::: EXCERPT TO READ :::

Bioactive 2-pyrone containing natural products.

Fig. 2

Exploitation of the triazenyl group as a multi-leveraging reactivity and selectivity handle for the 2-pyrone synthesis and functionalization.

Besides their bioactive properties, 2-pyrones are attractive dienes in Diels–Alder reactions delivering highly elaborate arenes after expulsion of CO2.[10] However, installations of additional electron-donating substituents such as amino or methoxyphenyl groups are often required to enhance their reactivity (Fig. 2b).[11] Subsequent removal of these substituents, or difficulties in subjecting them to functional group manipulations, render the normal electron-demand Diels–Alder reaction of 2-pyrones far less adopted in total synthesis than its inverse electron-demand counterpart.[10]

Over the past years, the use of alkynyl triazenes has gained momentum in organic synthesis.[12,13] They possess a unique ynamide-like reactivity,[14] and are compatible with transition metals[15] paired with versatile transformability into numerous functional groups. These values drew our interest to access triazenyl pyrones, which would in turn enable a divergent access to various functionalized pyrones. Inspired by Cui's synthesis of 2-pyrones from ynamides (Fig. 2c),[3] we hereby report a smooth addition of propiolic acids to alkynyl triazenes, followed by a silver-catalyzed cyclization to triazenyl 2-pyrones (Fig. 2d). Divergent elaboration of the triazenyl groups into various valuable groups occurs under an unusual 1,5-carbonyl transposition delivering 3,4-substituted isomers. The triazene unit also serves as a traceless activating group for subsequent Diels–Alder cycloadditions and as a constituting unit for fused aminopyrazoles.

::: STORED DATA :::

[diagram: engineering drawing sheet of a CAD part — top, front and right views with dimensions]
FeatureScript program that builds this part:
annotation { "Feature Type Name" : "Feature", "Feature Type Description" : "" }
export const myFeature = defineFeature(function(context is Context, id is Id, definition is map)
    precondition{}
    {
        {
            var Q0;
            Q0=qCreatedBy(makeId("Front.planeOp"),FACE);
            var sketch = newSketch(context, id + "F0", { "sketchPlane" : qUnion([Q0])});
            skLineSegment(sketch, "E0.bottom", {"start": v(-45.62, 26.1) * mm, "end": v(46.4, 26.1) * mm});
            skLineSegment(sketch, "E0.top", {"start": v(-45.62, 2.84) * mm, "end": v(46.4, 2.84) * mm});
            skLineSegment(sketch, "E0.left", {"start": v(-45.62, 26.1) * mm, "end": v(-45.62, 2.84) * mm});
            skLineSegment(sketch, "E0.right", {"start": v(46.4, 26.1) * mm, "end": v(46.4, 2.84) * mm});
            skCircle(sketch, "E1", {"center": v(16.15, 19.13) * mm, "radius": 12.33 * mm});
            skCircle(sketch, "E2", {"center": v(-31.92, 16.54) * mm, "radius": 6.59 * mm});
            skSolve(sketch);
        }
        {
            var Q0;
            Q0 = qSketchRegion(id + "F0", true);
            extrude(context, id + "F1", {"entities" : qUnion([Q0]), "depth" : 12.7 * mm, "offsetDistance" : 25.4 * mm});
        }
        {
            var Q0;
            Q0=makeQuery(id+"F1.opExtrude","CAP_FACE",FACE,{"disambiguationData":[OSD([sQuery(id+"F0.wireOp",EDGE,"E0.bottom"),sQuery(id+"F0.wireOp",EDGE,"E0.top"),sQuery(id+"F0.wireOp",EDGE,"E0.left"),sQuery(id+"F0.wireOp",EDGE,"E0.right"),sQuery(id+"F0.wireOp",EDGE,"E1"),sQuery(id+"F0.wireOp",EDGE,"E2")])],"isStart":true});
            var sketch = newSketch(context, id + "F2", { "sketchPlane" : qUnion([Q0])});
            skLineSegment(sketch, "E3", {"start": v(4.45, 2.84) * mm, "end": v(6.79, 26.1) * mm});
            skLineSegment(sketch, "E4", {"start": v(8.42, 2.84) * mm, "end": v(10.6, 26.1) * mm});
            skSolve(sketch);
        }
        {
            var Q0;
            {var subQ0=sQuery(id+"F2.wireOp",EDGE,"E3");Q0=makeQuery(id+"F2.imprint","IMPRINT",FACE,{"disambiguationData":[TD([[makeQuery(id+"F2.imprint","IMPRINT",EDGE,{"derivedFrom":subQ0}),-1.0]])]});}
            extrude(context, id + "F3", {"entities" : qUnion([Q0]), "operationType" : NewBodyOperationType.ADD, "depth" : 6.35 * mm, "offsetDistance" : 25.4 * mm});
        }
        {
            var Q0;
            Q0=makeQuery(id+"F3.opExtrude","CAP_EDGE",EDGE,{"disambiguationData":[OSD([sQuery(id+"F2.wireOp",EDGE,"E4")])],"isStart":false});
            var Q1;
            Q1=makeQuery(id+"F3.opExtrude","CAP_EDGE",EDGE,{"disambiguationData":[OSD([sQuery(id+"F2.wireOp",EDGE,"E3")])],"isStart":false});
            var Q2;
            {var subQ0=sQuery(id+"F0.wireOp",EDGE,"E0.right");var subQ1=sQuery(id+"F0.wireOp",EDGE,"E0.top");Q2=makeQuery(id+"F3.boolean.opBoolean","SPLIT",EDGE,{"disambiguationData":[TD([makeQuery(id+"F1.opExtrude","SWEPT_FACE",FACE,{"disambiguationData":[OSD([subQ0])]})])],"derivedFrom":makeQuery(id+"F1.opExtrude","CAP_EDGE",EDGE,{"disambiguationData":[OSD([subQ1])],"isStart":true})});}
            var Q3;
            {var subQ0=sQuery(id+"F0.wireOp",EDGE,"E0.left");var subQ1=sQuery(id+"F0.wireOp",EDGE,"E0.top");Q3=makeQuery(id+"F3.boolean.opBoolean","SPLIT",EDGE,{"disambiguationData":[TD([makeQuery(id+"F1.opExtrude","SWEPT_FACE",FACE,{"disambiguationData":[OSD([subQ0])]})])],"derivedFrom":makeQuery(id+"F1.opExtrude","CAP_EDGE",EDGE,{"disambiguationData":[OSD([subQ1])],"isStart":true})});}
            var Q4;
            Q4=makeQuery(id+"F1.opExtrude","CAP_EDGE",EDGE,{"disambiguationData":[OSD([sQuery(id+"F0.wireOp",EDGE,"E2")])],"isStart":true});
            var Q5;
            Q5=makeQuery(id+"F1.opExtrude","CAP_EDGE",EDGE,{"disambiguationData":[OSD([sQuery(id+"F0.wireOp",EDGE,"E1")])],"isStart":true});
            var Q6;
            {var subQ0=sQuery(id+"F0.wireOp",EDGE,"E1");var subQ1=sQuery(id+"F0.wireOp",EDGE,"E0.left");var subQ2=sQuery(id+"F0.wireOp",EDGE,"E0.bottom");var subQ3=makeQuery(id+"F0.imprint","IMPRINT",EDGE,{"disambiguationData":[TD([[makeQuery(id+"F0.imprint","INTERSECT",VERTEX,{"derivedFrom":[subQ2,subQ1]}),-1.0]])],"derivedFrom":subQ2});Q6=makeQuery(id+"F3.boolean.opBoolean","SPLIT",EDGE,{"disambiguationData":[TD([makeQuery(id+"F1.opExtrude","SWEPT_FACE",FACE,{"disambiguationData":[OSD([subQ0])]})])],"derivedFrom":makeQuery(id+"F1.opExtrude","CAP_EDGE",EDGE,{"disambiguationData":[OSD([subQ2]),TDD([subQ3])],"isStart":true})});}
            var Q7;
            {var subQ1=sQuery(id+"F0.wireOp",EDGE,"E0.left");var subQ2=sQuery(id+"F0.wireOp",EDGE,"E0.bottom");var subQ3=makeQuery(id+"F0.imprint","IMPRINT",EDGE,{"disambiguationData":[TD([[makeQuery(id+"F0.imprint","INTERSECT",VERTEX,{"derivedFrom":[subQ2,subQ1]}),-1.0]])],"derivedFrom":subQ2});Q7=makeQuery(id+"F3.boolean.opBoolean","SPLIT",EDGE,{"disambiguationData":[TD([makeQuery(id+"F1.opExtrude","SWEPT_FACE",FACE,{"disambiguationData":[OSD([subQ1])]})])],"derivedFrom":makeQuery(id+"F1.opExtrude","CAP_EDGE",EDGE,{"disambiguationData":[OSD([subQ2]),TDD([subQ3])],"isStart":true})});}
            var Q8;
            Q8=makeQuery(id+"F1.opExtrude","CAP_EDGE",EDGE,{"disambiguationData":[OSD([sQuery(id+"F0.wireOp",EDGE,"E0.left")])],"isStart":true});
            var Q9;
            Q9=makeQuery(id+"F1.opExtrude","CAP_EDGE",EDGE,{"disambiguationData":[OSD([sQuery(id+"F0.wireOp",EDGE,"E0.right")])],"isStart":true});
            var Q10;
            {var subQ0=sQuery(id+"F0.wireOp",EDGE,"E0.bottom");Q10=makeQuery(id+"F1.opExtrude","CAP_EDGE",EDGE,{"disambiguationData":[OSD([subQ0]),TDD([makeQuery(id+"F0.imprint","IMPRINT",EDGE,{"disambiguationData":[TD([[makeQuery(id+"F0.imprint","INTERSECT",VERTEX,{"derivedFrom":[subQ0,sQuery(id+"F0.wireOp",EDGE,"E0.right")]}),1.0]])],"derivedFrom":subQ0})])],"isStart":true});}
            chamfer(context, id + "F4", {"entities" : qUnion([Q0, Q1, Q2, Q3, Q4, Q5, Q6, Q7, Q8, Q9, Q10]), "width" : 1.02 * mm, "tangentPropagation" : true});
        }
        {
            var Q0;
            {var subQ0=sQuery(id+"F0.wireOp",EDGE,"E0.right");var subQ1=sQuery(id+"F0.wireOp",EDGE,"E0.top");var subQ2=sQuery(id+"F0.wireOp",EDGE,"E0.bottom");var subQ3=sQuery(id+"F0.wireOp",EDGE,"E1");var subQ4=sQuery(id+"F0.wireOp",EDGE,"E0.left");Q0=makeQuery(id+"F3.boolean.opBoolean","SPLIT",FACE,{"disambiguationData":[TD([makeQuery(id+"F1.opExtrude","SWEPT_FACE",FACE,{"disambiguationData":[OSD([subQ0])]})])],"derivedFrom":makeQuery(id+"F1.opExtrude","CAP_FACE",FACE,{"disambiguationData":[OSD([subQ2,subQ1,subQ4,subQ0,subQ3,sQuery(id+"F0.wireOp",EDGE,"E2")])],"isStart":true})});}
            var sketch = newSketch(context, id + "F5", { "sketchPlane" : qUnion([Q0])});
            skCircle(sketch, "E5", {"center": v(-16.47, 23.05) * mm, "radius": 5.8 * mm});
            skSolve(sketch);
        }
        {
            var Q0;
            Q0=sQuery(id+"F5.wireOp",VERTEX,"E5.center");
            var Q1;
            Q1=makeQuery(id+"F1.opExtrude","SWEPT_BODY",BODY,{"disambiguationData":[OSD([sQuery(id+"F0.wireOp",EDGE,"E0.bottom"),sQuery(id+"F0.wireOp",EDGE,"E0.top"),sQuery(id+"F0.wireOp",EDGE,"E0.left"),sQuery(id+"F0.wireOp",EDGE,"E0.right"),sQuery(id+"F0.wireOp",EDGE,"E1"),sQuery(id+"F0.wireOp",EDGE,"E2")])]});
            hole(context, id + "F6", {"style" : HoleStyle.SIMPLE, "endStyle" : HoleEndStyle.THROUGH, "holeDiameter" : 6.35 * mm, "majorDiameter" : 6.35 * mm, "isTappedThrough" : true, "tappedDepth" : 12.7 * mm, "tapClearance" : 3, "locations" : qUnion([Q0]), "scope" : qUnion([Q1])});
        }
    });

:::

* REQUIRED TASKS:
(a) In the passage on 2-pyrone synthesis, what do 2-pyrones deliver in Diels–Alder reactions after CO2 is expelled?
(b) Carry on the passage on 2-pyrone synthesis from the point where it stops.
The records are separate material and have nothing to do with the text.

* ANSWERS FOR THE TASKS:
(a) Highly elaborate arenes.

(b)
Results and discussion

Our studies were initiated by investigating the reaction between phenyl propiolic acid (1a) and alkynyl triazene 2a (Table 1). At 60 °C in toluene, addition of 1a to 2a formed acyloxy alkene 3aa in 95% yield and complete regioselectivity (entry 1). The sequential addition of catalytic AgSbF6 initiated cyclization to 6-triazenyl pyrone 4aa along with minor amounts of isomer 4aa′ (entry 2). The structure of 4aa was confirmed by X-ray crystallography.[16]4aa′ is presumably formed from the thermodynamic regioisomer 3aa′. Indeed, a 1 : 1 mixture of 3aa and 3aa′ was observed at 100 °C in the absence of AgSbF6 (entry 3). Performing the process at ambient temperature in CH2Cl2 led to quantitative and exclusive formation of 4aa (entries 4–6). The direct addition of AgSbF6 at the start of reaction, or using a 5 mol% loading, resulted in lower yields (entries 7 and 8). Very notably, conducting the reaction at 100 °C strongly favored the formation of isomer 4aa′ in good yields (entries 10–12). In summary, this is a simple temperature switch of the reaction outcome.

Optimization studies of the triazenyl pyrone formationa

Entry	T (°C)	Solvent	% yield 3aa (3aa : 3aa′)	% yield 4aa	% yield 4aa′	4aa : 4aa′
1b	60	PhMe	95 (>20 : 1)h	Trace	—	—
2	60	PhMe	—	75	8	10 : 1
3b	100	PhMe	46 (1 : 1)h	—	—	—
4	23	PhMe	—	92	—	>20 : 1
5	23	CH2Cl2	—	99	—	>20 : 1
6 c	23	CH 2 Cl 2	—	98 h	—	>20 : 1
7d	23	CH2Cl2	38 (>20 : 1)h	49	—	>20 : 1
8e	23	CH2Cl2	—	68	—	>20 : 1
9	100	PhMe	—	13	58	1 : 4.5
10f	100	PhMe	—	12	72h	1 : 6
11g	100	PhMe	—	13	65	1 : 5
12f	120	PhMe	—	13	70	1 : 5.4

Conditions: (i) 0.11 mmol 1a, 0.10 mmol 2a, 0.2 M in the indicated solvent and temperature for 12 h, (ii) 10 μmol AgSbF6, 12 h, yield and ratio determined by 1H-NMR with an internal standard.

12 h for (ii), no AgSbF6.

(i) 0.11 mmol 1a, 0.10 mmol 2a in CH2Cl2 for 2 h, (ii) 10 μmol AgSbF6, 23 °C for 1 h.

0.11 mmol 1a, 0.10 mmol 2a, 10 μmol AgSbF6 in CH2Cl2 at 23 °C for 24 h.

5 μmol AgSbF6.

With 0.15 mmol 1a.

With 0.18 mmol 1a.

Isolated yields. Ortep structure of 4aa with thermal ellipsoids are at 50% probability. Hydrogen atoms are omitted for clarity.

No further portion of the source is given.